Passage shown ▸
▬▬▬▬▬▬▬▬▬▬

Graphs are a flexible data structure that facilitates fusion of disparate data sets. Applications of graphs have shown steady growth with the development of Internet, cyber, and social networks, presenting large graphs for which analysis remains a challenging problem. This course introduces algorithms and techniques to address large-scale graph analytics. It will blend graph analytics theory, hands-on development of graph analytics algorithms, as well as processing approaches that support the analytics. We will start by introducing graphs, their properties, and example applications, including necessary background on probability and linear algebra. Statistical properties of random and scale-free graphs will be introduced. Graph analytic methods, including centrality measures, graph clustering, partitioning, link inference, and dynamic graph processes such as diffusion, contagion, and opinion formation will be covered. Application of graph analytics to high-dimensional data analysis and data clustering will be discussed. Students will use standard graph interfaces as well as linear algebra-based methods to analyze graphs. Parallelization of analytics to handle larger-scale graphs will be discussed. Students will identify and apply suitable algorithms and analysis techniques to a variety of graph analytics problems, as well as gain experience setting up and solving these problems. There will be hands-on programming assignments.
Today an immense social media landscape is being fueled by new applications, growth of devices (e.g., Smartphones and devices), and human appetite for online engagement. With a myriad of applications and users, significant interest exists in the obvious question, “How does one better understand human behavior in these communities to improve the design and monitoring of these communities?” To address this question a multidisciplinary approach that combines social network analysis (SNA), natural language processing, and data analytics is required. This course combines all these topics to address contemporary topics such as marketing, population influence, etc. There will be several small projects. Prerequisite(s): Knowledge of Python or R; matrix algebra.
Crowdsourcing and human computation reverses the typical approach to computing. Rather than using computers to conduct computation that is too difficult for a human, many humans are used to conduct computation that is too difficult for a computer. This course explores computer science topics that lie at the intersection of data science and social psychology. Topics include crowdsourcing, social media, social network analysis, games, gamification, ubiquitous computing, and computersupported cooperative work. Laboratory exercises will involve hands-on data collection and analysis to include Mechanical Turk and require programming in R or Python depending on student preference/proficiency.

▬▬▬▬▬▬▬▬▬▬

Records supplied ▸
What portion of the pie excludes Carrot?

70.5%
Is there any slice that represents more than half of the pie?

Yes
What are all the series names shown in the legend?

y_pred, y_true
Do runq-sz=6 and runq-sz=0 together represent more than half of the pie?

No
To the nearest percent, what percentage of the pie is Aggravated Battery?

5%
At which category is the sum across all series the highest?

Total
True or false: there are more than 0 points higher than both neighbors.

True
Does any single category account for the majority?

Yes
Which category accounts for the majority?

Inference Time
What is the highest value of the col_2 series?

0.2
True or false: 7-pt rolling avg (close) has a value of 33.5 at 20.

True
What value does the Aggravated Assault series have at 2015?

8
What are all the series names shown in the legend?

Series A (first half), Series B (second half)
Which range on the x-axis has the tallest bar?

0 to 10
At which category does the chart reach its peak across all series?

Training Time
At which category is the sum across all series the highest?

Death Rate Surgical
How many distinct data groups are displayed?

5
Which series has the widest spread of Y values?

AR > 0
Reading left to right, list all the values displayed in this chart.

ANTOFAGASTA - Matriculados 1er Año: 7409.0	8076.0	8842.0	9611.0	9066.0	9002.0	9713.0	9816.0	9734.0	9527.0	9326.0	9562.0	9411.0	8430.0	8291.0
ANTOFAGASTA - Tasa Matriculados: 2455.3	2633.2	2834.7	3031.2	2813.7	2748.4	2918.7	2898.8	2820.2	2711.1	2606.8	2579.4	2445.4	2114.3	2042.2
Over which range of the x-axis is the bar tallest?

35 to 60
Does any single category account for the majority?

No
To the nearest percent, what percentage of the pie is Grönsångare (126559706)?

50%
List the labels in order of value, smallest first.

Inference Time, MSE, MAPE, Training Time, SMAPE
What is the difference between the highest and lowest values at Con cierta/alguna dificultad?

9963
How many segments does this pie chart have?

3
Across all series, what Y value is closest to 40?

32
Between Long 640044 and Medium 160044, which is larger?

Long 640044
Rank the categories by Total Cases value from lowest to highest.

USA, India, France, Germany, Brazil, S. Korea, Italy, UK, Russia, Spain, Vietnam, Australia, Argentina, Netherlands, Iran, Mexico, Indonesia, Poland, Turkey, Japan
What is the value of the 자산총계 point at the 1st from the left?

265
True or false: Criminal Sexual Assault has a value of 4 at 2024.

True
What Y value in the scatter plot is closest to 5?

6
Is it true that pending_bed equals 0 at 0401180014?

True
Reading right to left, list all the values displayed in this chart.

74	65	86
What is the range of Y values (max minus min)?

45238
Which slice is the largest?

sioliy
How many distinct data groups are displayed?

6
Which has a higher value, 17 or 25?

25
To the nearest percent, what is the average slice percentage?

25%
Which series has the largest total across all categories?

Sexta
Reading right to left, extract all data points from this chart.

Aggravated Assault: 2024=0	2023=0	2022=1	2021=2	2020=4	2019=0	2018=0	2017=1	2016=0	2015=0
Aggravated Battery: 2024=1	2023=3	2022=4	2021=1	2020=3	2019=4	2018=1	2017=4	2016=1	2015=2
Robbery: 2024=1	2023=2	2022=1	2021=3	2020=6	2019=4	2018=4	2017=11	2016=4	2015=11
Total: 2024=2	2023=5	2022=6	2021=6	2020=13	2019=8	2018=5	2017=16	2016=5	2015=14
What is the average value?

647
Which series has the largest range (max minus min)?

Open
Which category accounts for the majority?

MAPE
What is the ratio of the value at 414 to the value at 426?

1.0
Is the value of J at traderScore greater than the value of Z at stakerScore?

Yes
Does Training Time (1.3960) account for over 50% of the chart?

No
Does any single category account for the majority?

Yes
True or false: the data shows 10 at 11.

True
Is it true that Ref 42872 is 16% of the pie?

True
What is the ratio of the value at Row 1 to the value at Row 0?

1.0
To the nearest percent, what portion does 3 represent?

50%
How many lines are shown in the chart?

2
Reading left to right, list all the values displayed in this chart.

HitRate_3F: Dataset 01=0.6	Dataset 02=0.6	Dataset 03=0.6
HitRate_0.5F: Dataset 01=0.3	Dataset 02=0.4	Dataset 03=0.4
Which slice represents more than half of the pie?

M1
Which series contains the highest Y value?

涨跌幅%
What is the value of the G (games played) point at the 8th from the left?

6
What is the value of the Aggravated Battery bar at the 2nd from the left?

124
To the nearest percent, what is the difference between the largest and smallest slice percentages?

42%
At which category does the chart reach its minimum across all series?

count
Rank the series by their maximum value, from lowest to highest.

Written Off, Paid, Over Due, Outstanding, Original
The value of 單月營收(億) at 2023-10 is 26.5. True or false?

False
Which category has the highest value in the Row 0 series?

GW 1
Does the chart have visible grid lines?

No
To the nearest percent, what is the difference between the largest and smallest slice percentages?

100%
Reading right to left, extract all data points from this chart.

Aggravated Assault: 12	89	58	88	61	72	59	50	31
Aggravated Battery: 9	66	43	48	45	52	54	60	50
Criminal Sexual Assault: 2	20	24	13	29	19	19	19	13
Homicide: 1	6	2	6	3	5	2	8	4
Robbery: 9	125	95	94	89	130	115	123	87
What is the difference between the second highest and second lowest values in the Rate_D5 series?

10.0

▬▬▬▬▬▬▬▬▬▬

Parts of the exercise ▸
1 - According to the course descriptions before the data, what prerequisites does the social media course list?
2 - Extend the course descriptions that come before the data, picking up right after their final sentence.

Numbered answers ▸
1 - Knowledge of Python or R, and matrix algebra.

2 -
Cloud computing helps organizations realize cost savings and efficiencies without spending capital resources up front, while modernizing and expanding their IT capabilities. Cloud-based infrastructure is rapidly scalable, secure, and accessible over the Internet—you pay only for what you use. So, enterprises worldwide, big and small, are moving toward cloud-computing solutions for meeting their computing needs, including the use of Infrastructure as a Service (IaaS) and Platform as a Service (PaaS). We have also seen a fundamental shift from shrinkwrapped software to Software as a Service (SaaS) in data centers across the globe. Moreover, providers such as Amazon, Google, and Microsoft have opened their datacenters to third parties by providing low-level services such as storage, computation, and bandwidth. This trend is creating the need for a new kind of enterprise architect, developer, QA, and operational professional—someone who understands and can effectively use cloud-computing technologies and solutions. In this course, we discuss critical cloud topics such as cloud service models (IaaS, PaaS, SaaS); virtualization and how it relates to cloud; elastic computing; cloud storage; cloud networking; cloud databases; cloud security; and architecting, developing, and deploying apps in the cloud. The format of this course will be a mix of lectures, and hands-on demos. Upon completing this course, students will have a deeper understanding of what cloud computing is and the various technologies that make up cloud computing, along with hands-on experience working with a major cloud provider. Prerequisite(s): 605.202 Data Structures.
This course is an introduction to autonomic and self-aware computing systems. It surveys the field of autonomic computing from its first introductory vision to the current time. The course describes autonomic computing and how it provides self-managing systems with their ability to adapt to unpredictable changes in an environment. It concentrates on the self-awareness properties of autonomic systems, the architecture, the monitoring systems that provide the self-awareness, and the adaptation and decision making needed to adapt to changing environments. The course covers the vision of autonomic computing and how autonomic computing differs from automated and autonomous systems. It discusses the self-awareness properties of autonomic systems and their biological inspiration. Architectures of autonomic systems are covered, which includes autonomic managers that are the core of autonomic systems that provide the self-managing nature of autonomic systems. Adaptation, another important aspect of autonomic computing, is discussed as well as what makes an autonomic system self-aware. The course ends with evaluation and assurance of autonomic systems, and future trends in the field. There will be weekly readings and discussions, approximately bi-weekly assignments that go into depth on selected topics, and a final project or research paper. The project can be an implementation of a part of an autonomic computing system, or a research paper that goes into depth on one of the topics covered or a topic that is of interest to the student.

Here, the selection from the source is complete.